What might be the most valuable leadership skills in a business environment? At Leadercast Women, a panel of Oklahoma City’s leaders consisting of Lauren Brown, Asa Levaeux, Paula McDade, and Juanita Ortiz, shared their thoughts. They narrowed the four skills down to communication, listening, empathy, and transparency. Here are tips on each skill to help maximize your effectiveness with each. While some of these tips may seem a bit elementary, they are pure gold to remember when working in a leadership position.
- Make it a priority. In fast-paced environments, we can forget that effective communication takes time and effort. Sending a quick email to communicate one thing, might not be as effective for other communication needs.
- Don’t shy away from difficult conversations. The goal of tough conversations should be to come to a positive resolution that will be worth it in the end.
- Keep in mind how employees communicate best. Some may prefer an in person visit over a phone call or electronic communication. It might be a good idea to keep notes as to employee’s communication preferences.
- When delivering a message in person, body language is how the majority of a message is delivered. Always try to be aware of what your facial expression and other body cues are expressing to your listener when you are speaking to them.
- Good leaders take the time to listen to and encourage feedback from their employees.
While it goes hand in hand with communication, it is important to remember the key skills of listening.
- Face the speaker and maintain eye contact. Even when the speaker isn’t looking at you, be sure to put distractions away and keep your attention on them.
- While it is important to maintain eye contact, keep it relaxed. There is no need to stare fixedly at them for the entire duration of a conversation.
- After putting physical distractions away, try not to focus on the speaker’s accent or speech mannerisms to the point that they become distractions.
- Also keep internal distractions at bay. Your internal dialogue of thoughts, feelings and biases can be as distracting as a computer screen when it comes to listening to someone. Keep an open mind.
- Don’t be a sentence-grabber. Even if you are listening to someone struggling to find the right words, let them maintain their train of thought and get to where they are trying to take you in the conversation.
- Listen to the words and try to paint a picture of what the speaker is saying. This may be a literal interpretation or an arrangement of abstract concepts. Your brain will do the work as long as you are alert and focused.
- Do not plan what you are going to say next. This derails your ability to effectively listen.
- Do not interrupt and impose your “solutions,” unless you are asked to provide one. Most of us can come to our own solutions through communication and being heard.
- Rather than interrupt to ask a clarifying question, wait for the speaker to pause. Remember to ask questions only to ensure understanding, not to shift the conversation to another topic.
Empathy is the heart and soul of good communication and listening. This is what makes having a conversation with another human meaningful.
- Step back and try to feel what the speaker is feeling.
- When you understand the speaker’s feelings, you are able to convey these feelings yourself through facial expression and words. This assures the speaker that they are being heard.
- When you empathize with your employees, customers, investors and shareholders, you are provided a window to see what you can do as the leader of your business to run your operation optimally.
- When these parties know that their voices matter, they will see that the goals of the business are not just to benefit the business owner, but all of the parties involved.
- Listening to the concerns of others and meeting them where they are, will ultimately make the business better for everyone.
Transparency is the clear, unhindered way that a person does business.

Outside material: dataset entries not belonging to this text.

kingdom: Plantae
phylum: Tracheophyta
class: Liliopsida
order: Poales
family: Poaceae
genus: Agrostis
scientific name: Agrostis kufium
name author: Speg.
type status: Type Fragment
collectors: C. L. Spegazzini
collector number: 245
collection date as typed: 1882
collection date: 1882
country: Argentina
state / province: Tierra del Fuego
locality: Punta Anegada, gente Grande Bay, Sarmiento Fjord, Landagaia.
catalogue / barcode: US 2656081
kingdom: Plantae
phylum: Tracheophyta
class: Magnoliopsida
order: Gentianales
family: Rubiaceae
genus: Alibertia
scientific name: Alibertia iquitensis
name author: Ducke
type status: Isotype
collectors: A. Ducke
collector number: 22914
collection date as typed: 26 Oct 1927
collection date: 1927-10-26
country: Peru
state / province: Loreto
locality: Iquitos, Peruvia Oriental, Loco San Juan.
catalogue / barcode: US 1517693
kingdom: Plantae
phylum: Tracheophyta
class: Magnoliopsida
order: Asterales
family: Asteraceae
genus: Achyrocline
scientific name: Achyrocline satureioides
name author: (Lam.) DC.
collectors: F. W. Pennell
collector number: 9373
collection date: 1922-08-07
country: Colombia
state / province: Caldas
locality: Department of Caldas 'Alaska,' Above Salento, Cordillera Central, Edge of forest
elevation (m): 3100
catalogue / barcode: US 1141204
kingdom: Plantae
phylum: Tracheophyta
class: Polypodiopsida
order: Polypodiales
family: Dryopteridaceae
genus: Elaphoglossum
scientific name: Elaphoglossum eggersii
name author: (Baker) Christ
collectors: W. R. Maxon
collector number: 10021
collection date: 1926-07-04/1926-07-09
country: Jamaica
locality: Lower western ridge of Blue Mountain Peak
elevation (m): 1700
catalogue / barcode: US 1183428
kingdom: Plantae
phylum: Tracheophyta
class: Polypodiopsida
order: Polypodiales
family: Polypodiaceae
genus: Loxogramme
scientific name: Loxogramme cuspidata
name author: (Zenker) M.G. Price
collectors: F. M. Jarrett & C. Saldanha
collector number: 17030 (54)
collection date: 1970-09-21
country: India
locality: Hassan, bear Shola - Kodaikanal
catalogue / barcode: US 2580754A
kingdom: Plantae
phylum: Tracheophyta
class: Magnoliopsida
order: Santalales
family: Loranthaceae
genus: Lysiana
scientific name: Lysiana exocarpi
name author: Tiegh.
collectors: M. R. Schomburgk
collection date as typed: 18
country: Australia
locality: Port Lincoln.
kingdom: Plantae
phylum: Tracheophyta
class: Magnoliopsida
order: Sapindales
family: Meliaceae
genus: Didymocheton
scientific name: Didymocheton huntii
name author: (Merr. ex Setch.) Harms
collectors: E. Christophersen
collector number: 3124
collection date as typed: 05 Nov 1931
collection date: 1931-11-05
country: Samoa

- Keep everything as simple and honest as possible. This demonstrates that the company is the kind of business that it wants people to think it is.
- Remember that, “transparency is assurance” and “less information means less certainty for investors.”
- Keep in mind that an “investor” does not always mean someone with a direct financial stake in a company. Customers, employees and communities all hold a stake in the way a company conducts itself.
Remembering these tips as a small business owner is huge. Over the next few weeks, we will go further into detail on each of these four skills to give you some real-life examples that could be applied to your day to day life as an entrepreneur!